# Exercise description:
Within the records below, find each line with the word "output" and copy it out.
==== Data in this exercise ====
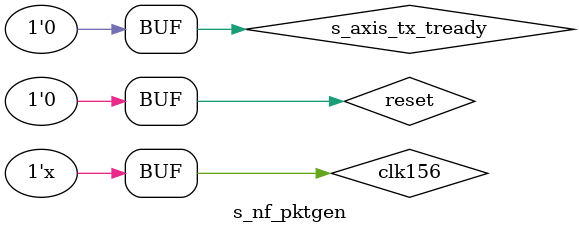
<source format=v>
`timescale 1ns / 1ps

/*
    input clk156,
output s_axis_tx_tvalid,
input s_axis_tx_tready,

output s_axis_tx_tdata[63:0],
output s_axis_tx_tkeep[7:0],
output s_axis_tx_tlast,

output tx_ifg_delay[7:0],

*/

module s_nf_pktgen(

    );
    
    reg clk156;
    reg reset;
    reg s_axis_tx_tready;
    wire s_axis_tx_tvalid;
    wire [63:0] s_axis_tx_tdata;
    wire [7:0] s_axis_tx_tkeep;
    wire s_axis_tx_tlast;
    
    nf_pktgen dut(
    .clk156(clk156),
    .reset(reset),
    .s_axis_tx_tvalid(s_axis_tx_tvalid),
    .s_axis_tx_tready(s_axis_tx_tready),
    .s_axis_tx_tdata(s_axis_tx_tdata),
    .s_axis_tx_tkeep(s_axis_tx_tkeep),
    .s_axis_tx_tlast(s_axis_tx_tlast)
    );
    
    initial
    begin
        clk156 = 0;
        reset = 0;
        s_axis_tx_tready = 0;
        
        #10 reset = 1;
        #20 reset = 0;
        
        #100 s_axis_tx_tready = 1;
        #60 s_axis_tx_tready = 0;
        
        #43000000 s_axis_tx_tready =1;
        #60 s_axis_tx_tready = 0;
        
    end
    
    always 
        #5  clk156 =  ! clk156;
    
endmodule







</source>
====
# Answer:
output s_axis_tx_tvalid,
output s_axis_tx_tdata[63:0],
output s_axis_tx_tkeep[7:0],
output s_axis_tx_tlast,
output tx_ifg_delay[7:0],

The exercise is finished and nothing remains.